The class is only three hours long, but a lot is crammed in, such as showing the students how to roast a chicken or whip up a salad dressing.

“At the end I give them a list of what they can do with the leftovers from the chicken,” she explains. “We also do quesadillas and guacamole because they can make it into a meal or a snack.”

Stern encourages follow-up questions from students, which she handles by phone or email.

She says that despite the fact that kids know so much about food these days, some still don’t enjoy cooking.

“They watch the Food Network, they eat in restaurants, they are trying more exotic foods than their parents ever did, yet they say they don’t want to cook because they are too busy,” says Stern.

She tried to tackle this reluctance by suggesting simpler recipes because she says it’s hard for some people, including adults, to find the recipe that suits their time, equipment and their knowledge.

“I tell them you do have to read a recipe through before you begin,” she says. “If you don’t think before you start cooking it makes it harder on you. It takes some careful planning.”

Stern impresses on her young students that cooking is very relaxing “if they allow it to be.”

“Cooking is very social, and you end up meeting interesting people while preparing food. And even if you are doing the cooking in the house you are sharing with several other students, people love to help and think you are this genius and those around you will want to start cooking as well.”

Stern gives the students a lot of notes about equipment, food shopping and techniques.

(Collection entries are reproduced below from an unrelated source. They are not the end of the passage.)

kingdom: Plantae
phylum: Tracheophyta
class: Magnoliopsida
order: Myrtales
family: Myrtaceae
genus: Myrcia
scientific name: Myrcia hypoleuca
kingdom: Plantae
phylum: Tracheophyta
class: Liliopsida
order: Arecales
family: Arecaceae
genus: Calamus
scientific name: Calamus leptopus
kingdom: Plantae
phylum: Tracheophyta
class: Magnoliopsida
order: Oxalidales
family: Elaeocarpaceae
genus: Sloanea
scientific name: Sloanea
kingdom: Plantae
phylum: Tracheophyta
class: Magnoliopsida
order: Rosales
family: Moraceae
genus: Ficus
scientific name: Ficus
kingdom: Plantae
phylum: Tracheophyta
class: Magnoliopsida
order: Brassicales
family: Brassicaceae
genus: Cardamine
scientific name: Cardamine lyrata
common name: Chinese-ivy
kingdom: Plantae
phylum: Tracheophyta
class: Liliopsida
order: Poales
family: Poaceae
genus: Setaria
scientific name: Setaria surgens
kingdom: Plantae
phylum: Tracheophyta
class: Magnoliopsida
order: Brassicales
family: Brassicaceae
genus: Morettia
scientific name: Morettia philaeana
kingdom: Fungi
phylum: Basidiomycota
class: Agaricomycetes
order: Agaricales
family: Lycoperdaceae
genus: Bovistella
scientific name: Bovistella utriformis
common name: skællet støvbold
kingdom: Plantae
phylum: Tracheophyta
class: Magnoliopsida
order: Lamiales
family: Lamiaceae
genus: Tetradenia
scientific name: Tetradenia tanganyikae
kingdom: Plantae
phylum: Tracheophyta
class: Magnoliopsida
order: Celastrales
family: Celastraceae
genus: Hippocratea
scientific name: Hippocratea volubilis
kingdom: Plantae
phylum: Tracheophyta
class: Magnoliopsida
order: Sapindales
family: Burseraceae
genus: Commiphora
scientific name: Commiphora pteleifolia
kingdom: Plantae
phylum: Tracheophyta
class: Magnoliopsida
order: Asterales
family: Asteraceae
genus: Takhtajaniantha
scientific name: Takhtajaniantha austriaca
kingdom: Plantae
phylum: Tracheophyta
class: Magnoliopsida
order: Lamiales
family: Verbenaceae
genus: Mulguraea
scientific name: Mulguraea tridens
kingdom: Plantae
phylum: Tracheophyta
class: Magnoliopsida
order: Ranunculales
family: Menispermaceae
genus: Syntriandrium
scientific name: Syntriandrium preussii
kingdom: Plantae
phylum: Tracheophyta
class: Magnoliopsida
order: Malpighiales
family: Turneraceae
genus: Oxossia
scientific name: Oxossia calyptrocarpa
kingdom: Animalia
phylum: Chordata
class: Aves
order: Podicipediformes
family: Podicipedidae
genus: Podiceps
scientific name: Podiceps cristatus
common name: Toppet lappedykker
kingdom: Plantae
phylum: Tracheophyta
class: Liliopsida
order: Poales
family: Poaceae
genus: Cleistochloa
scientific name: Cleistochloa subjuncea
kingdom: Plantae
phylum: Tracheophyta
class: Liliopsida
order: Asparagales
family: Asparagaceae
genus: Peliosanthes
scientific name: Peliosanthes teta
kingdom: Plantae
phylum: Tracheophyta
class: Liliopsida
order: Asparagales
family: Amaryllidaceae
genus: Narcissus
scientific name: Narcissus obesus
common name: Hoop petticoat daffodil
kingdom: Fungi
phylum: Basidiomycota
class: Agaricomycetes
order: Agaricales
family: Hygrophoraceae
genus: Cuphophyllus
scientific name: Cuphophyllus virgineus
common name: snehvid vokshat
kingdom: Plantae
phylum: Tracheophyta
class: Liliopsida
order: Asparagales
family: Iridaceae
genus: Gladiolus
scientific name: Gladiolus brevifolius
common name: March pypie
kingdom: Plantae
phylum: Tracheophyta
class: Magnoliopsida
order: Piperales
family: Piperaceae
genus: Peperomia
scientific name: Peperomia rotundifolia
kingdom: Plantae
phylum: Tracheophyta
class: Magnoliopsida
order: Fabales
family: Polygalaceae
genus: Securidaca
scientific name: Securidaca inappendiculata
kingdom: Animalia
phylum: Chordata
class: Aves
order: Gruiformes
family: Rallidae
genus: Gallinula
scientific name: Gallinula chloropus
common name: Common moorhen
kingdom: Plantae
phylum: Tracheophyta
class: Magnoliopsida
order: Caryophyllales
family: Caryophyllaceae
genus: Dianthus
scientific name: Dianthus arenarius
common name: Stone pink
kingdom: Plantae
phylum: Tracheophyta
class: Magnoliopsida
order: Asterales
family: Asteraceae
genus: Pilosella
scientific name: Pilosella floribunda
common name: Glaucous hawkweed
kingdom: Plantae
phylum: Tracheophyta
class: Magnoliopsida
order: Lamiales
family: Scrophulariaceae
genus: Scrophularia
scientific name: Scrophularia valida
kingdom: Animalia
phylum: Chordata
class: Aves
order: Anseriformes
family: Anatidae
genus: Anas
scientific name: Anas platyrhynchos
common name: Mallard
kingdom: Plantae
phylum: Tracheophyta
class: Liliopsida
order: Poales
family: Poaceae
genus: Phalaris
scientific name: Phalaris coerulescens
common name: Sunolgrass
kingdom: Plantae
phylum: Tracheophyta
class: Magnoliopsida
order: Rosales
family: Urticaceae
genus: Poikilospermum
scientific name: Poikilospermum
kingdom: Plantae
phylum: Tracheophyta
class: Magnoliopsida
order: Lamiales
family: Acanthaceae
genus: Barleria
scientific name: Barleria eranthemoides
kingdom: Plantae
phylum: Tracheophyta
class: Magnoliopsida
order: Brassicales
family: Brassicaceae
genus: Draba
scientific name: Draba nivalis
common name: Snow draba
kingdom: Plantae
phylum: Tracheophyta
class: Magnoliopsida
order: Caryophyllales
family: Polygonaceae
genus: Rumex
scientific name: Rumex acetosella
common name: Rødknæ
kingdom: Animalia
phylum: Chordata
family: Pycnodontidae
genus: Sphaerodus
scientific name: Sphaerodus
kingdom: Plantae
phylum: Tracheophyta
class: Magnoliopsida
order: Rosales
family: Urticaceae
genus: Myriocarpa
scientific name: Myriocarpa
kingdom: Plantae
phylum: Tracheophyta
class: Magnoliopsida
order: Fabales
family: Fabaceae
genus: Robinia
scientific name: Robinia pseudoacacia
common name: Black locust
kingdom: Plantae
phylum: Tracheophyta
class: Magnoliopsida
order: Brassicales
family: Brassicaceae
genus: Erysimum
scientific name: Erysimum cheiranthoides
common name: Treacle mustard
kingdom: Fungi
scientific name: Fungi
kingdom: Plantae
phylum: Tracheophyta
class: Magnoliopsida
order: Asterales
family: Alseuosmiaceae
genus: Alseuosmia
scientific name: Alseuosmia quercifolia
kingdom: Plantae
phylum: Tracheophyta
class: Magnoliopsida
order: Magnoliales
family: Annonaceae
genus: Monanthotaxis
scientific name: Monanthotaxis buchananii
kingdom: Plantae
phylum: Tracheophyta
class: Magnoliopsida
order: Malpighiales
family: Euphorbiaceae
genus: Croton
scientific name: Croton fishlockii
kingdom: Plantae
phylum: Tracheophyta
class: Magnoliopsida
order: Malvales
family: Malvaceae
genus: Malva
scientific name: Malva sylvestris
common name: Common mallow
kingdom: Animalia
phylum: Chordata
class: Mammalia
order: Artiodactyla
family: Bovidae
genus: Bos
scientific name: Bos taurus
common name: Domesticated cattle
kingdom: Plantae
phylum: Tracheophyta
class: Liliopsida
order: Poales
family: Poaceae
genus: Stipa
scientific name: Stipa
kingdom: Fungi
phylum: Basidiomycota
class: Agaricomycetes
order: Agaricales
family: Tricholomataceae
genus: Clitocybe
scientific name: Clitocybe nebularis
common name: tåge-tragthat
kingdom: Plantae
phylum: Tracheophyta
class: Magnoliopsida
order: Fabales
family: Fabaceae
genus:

“For example, they don’t need to buy expensive kitchen gadgets. They need a skillet, a pot and other basic equipment they can find at garage sales and dollar stores.”

Stern says that the whole food business has changed dramatically and it is entirely different from the Julia Child era when fine cuisine was a womanly art and a requirement.

“That’s the thing about the current movie ‘Julie and Julia,”‘ she says. “It was so different than when Child went into cooking.”

The smash hit movie intertwines the lives of two women who though separated through time and space, are both at loose ends until they discover that with the right combination of passion, fearlessness and the mutual love for butter, the impossible is possible.

“To Julia Child it was for the sheer joy and love of cooking. By the time the blogger Julie Powell went into it there had to be fame in the back of her mind,” says Stern.